(Entries drawn from a collection)

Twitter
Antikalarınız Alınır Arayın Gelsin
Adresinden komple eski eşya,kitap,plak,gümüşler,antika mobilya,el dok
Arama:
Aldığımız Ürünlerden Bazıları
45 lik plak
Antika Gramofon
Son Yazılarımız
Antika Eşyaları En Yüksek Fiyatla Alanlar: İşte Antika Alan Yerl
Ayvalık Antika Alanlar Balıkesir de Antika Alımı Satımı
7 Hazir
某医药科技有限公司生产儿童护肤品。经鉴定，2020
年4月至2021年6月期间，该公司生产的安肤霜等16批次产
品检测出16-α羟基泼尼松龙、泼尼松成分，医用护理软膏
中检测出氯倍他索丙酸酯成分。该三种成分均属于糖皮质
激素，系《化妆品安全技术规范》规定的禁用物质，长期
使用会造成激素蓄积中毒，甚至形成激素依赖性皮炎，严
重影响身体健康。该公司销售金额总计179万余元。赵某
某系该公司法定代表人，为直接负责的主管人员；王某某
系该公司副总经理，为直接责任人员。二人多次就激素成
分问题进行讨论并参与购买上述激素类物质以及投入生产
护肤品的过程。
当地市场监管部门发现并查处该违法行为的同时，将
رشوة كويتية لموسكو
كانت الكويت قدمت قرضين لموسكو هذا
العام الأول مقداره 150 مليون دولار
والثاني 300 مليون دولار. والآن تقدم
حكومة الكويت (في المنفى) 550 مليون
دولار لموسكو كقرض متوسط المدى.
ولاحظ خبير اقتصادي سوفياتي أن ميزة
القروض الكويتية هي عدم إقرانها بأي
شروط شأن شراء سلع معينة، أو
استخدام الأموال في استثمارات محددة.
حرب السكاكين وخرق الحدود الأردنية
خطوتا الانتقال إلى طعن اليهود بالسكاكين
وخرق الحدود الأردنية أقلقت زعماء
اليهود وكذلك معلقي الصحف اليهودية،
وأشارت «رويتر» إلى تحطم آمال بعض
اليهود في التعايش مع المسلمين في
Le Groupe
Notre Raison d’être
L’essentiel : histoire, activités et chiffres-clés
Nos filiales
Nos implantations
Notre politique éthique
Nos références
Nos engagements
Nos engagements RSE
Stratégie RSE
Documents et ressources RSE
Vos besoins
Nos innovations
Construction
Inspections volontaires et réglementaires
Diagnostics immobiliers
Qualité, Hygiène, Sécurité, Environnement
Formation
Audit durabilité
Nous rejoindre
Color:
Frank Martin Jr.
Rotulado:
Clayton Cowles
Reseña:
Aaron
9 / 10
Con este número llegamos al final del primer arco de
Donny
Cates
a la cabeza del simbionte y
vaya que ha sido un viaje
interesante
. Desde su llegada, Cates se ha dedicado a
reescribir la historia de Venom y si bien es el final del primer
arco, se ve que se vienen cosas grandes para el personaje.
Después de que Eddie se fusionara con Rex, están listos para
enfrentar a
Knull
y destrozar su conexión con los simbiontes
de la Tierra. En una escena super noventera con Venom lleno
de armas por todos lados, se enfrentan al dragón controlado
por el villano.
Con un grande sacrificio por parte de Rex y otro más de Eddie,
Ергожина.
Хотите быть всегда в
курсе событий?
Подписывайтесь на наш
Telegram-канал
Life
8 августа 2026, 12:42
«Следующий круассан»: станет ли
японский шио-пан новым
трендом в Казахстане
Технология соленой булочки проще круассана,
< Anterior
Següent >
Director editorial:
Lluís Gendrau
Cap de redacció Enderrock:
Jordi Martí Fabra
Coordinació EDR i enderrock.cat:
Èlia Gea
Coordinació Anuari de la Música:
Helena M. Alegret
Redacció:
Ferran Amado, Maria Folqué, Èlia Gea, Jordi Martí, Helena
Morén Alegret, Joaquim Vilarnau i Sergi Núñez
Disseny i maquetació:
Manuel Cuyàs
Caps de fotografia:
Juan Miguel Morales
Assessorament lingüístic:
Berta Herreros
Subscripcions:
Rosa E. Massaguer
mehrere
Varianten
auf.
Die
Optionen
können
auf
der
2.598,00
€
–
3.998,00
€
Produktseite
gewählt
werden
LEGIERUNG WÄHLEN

Requirement
Transcribe the listing word for word, from its first line through the line that contains "القروض الكويتية هي عدم إقرانها بأي", with both of those lines included.

Response to this task
Twitter
Antikalarınız Alınır Arayın Gelsin
Adresinden komple eski eşya,kitap,plak,gümüşler,antika mobilya,el dok
Arama:
Aldığımız Ürünlerden Bazıları
45 lik plak
Antika Gramofon
Son Yazılarımız
Antika Eşyaları En Yüksek Fiyatla Alanlar: İşte Antika Alan Yerl
Ayvalık Antika Alanlar Balıkesir de Antika Alımı Satımı
7 Hazir
某医药科技有限公司生产儿童护肤品。经鉴定，2020
年4月至2021年6月期间，该公司生产的安肤霜等16批次产
品检测出16-α羟基泼尼松龙、泼尼松成分，医用护理软膏
中检测出氯倍他索丙酸酯成分。该三种成分均属于糖皮质
激素，系《化妆品安全技术规范》规定的禁用物质，长期
使用会造成激素蓄积中毒，甚至形成激素依赖性皮炎，严
重影响身体健康。该公司销售金额总计179万余元。赵某
某系该公司法定代表人，为直接负责的主管人员；王某某
系该公司副总经理，为直接责任人员。二人多次就激素成
分问题进行讨论并参与购买上述激素类物质以及投入生产
护肤品的过程。
当地市场监管部门发现并查处该违法行为的同时，将
رشوة كويتية لموسكو
كانت الكويت قدمت قرضين لموسكو هذا
العام الأول مقداره 150 مليون دولار
والثاني 300 مليون دولار. والآن تقدم
حكومة الكويت (في المنفى) 550 مليون
دولار لموسكو كقرض متوسط المدى.
ولاحظ خبير اقتصادي سوفياتي أن ميزة
القروض الكويتية هي عدم إقرانها بأي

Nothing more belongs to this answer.